Seoul (CNN)South Korea's embattled President has put her fate in the hands of the country's parliament.

President Park Geun-hye said Tuesday she will allow the National Assembly to decide the duration of her remaining term in office, and will resign if that is what they decide.
"I will relegate the decision to the National Assembly, including the shortening of my presidential term and resignation," she said.
    "If the National Assembly sets a path for the stable transition of power, I will resign from the presidency and lessen the confusion as much as possible.

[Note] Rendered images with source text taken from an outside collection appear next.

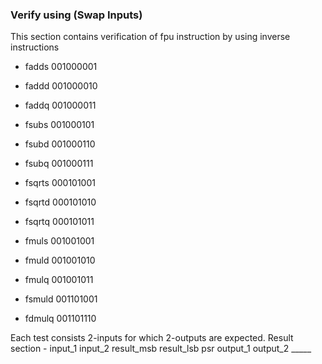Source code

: ### Verify using (Swap Inputs)

This section contains verification of fpu instruction by using inverse instructions

- fadds 001000001 
- faddd 001000010
- faddq 001000011
- fsubs 001000101
- fsubd 001000110
- fsubq 001000111

- fsqrts 000101001
- fsqrtd 000101010
- fsqrtq 000101011

- fmuls 001001001
- fmuld 001001010
- fmulq 001001011

- fsmuld 001101001
- fdmulq 001101110

<!-- - fdivs 001001101
- fdivd 001001110
- fdivq 001001111 -->


Each test consists 2-inputs for which 2-outputs are expected.
Result section - input_1 input_2 result_msb result_lsb psr output_1 output_2 _____ 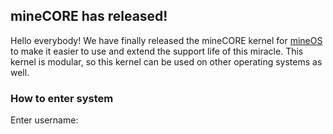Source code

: ## mineCORE has released!
Hello everybody! We have finally released the mineCORE kernel for [mineOS](https://github.com/vberezinbadger/mineOS) to make it easier to use and extend the support life of this miracle. This kernel is modular, so this kernel can be used on other operating systems as well.

### How to enter system

Enter username:
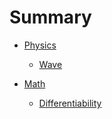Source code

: # Summary

- [Physics](./Physics.md)
    - [Wave](./Physics-Wave.md)


- [Math](./Math.md)
    - [Differentiability](./Math-Differentiability.md)
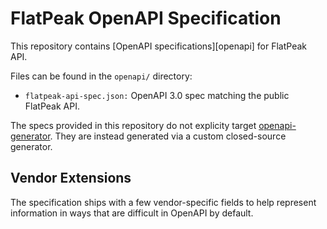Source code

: # FlatPeak OpenAPI Specification

This repository contains [OpenAPI specifications][openapi] for FlatPeak API.

Files can be found in the `openapi/` directory:

* `flatpeak-api-spec.json:` OpenAPI 3.0 spec matching the public FlatPeak API.

The specs provided in this repository do not explicity target [openapi-generator](https://github.com/OpenAPITools/openapi-generator). They are instead generated via a custom closed-source generator.

## Vendor Extensions

The specification ships with a few vendor-specific fields to help represent information in ways that are difficult in OpenAPI by default.

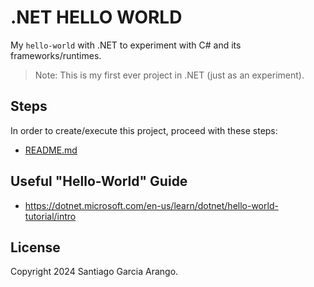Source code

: # .NET HELLO WORLD

My `hello-world` with .NET to experiment with C# and its frameworks/runtimes.

> Note: This is my first ever project in .NET (just as an experiment).

## Steps

In order to create/execute this project, proceed with these steps:

- [README.md](./README.md)

## Useful "Hello-World" Guide

- https://dotnet.microsoft.com/en-us/learn/dotnet/hello-world-tutorial/intro

## License

Copyright 2024 Santiago Garcia Arango.
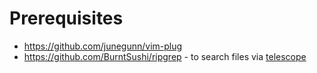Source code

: # Prerequisites

* https://github.com/junegunn/vim-plug
* https://github.com/BurntSushi/ripgrep - to search files via [telescope](https://github.com/nvim-telescope/telescope.nvim)
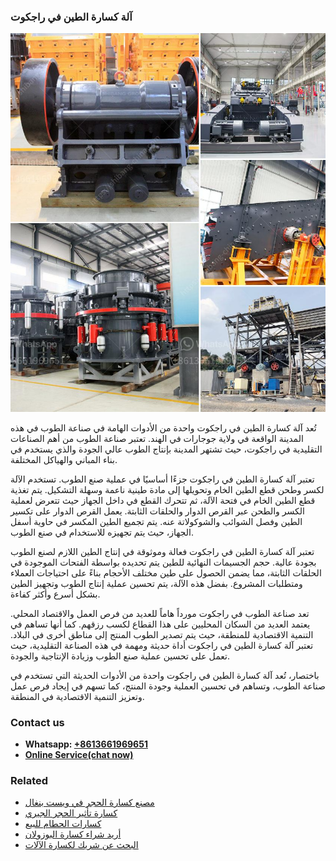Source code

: <h3>آلة كسارة الطين في راجكوت</h3><img src='1701746391.jpg' alt=''><p>تُعد آلة كسارة الطين في راجكوت واحدة من الأدوات الهامة في صناعة الطوب في هذه المدينة الواقعة في ولاية جوجارات في الهند. تعتبر صناعة الطوب من أهم الصناعات التقليدية في راجكوت، حيث تشتهر المدينة بإنتاج الطوب عالي الجودة والذي يستخدم في بناء المباني والهياكل المختلفة.</p><p>تعتبر آلة كسارة الطين في راجكوت جزءًا أساسيًا في عملية صنع الطوب. تستخدم الآلة لكسر وطحن قطع الطين الخام وتحويلها إلى مادة طينية ناعمة وسهلة التشكيل. يتم تغذية قطع الطين الخام في فتحة الآلة، ثم تتحرك القطع في داخل الجهاز حيث تتعرض لعملية الكسر والطحن عبر القرص الدوار والحلقات الثابتة. يعمل القرص الدوار على تكسير الطين وفصل الشوائب والشوكولاتة عنه. يتم تجميع الطين المكسر في حاوية أسفل الجهاز، حيث يتم تجهيزه للاستخدام في صنع الطوب.</p><p>تعتبر آلة كسارة الطين في راجكوت فعالة وموثوقة في إنتاج الطين اللازم لصنع الطوب بجودة عالية. حجم الجسيمات النهائية للطين يتم تحديده بواسطة الفتحات الموجودة في الحلقات الثابتة، مما يضمن الحصول على طين مختلف الأحجام بناءً على احتياجات العملاء ومتطلبات المشروع. بفضل هذه الآلة، يتم تحسين عملية إنتاج الطوب وتجهيز الطين بشكل أسرع وأكثر كفاءة.</p><p>تعد صناعة الطوب في راجكوت مورداً هاماً للعديد من فرص العمل والاقتصاد المحلي. يعتمد العديد من السكان المحليين على هذا القطاع لكسب رزقهم. كما أنها تساهم في التنمية الاقتصادية للمنطقة، حيث يتم تصدير الطوب المنتج إلى مناطق أخرى في البلاد. تعتبر آلة كسارة الطين في راجكوت أداة حديثة ومهمة في هذه الصناعة التقليدية، حيث تعمل على تحسين عملية صنع الطوب وزيادة الإنتاجية والجودة.</p><p>باختصار، تُعد آلة كسارة الطين في راجكوت واحدة من الأدوات الحديثة التي تستخدم في صناعة الطوب، وتساهم في تحسين العملية وجودة المنتج، كما تسهم في إيجاد فرص عمل وتعزيز التنمية الاقتصادية في المنطقة.</p><h3>Contact us</h3><ul><li><strong>Whatsapp:&nbsp;<a href="https://wa.me/8613661969651">+8613661969651</a></strong></li><li><a href="https://swt.shibang-china.com/?git&amp;zhl&amp;آلة كسارة الطين في راجكوت"><strong>Online Service(chat now)</strong></a></li></ul><h3>Related</h3><ul><li><a href='مصنع كسارة الحجر في ويست بنغال.md'>مصنع كسارة الحجر في ويست بنغال</a></li><li><a href='كسارة تأثير الحجر الجيري.md'>كسارة تأثير الحجر الجيري</a></li><li><a href='كسارات الحطام للبيع.md'>كسارات الحطام للبيع</a></li><li><a href='أريد شراء كسارة البوزولان.md'>أريد شراء كسارة البوزولان</a></li><li><a href='البحث عن شريك لكسارة الآلات.md'>البحث عن شريك لكسارة الآلات</a></li></ul>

I hope that the nation will find stability."

    Protests to continue

    Park made her statements in a televised address to the nation, after several weeks of protests by hundreds of thousands of people calling for her resignation.
    The country's Confederation of Trade Unions said it will go forward with plans for a national strike on Wednesday, accusing Park of "relegating responsibility to the National Assembly."
    The Emergency People's Movement (EPM), which has organized several of the protests against Park, also said it would continue with demonstrations.
    "Park can't even decide on her own to resign from the Presidency, she is letting the National Assembly decide," EPM told CNN.
    A spokesman for the opposition Minjoo Party accused the President of trying to create "orderly confusion," and vowed to proceed with impeachment.
    "Saenuri should not play 'trickster' games anymore and should participate in the impeachment process," Ki Dong-min said.
    "(Park) is trying to buy some time," Ingyu Oh, professor of sociology at Korea University, told CNN.
    He predicted that it could take months for the National Assembly to hammer out a solution, giving Park an opportunity to "start thinking about her own way out, (such as) finding a next president who will pardon her."

    What happens next?

    Before Park's statement, South Korean lawmakers had said they planned to vote on an impeachment motion against her within weeks.
    Under the constitution, impeachment requires a two-thirds majority of the 300-member legislature to pass. Park's Saenuri party currently controls 125 seats.
    The motion should then pass to the constitutional court for consideration. Justices have 180 days to decide the case after it is referred to them.
    However, it is unclear now whether Park would resign at this point in the process, if parliament is seen to have expressed its will, or if she would wait for the court to rule.
    "Opposition parties are split, and the Saenuri party is split," Oh said. "(Park) leaving everything to the National Assembly means 'please take forever to make a decision about my future'."

    Corruption charges

    Prosecutors have said they want to speak to Park after naming her as a suspect in a corruption probe involving her confidante Choi Soon-sil and other aides.
    Choi has been in prison for weeks after being indicted on charges of fraud, abuse of power and coercion, accused of extorting millions of dollars from big businesses for her foundations and personal use.
    Offices have been raided, top executives hauled in for questioning and two of Park's former Presidential aides, among others, have also been indicted.
    As President, Park is currently immune from prosecution. Though her lawyers have said she is willing to cooperate with the investigation, this week she claimed to be too busy to meet with prosecutors.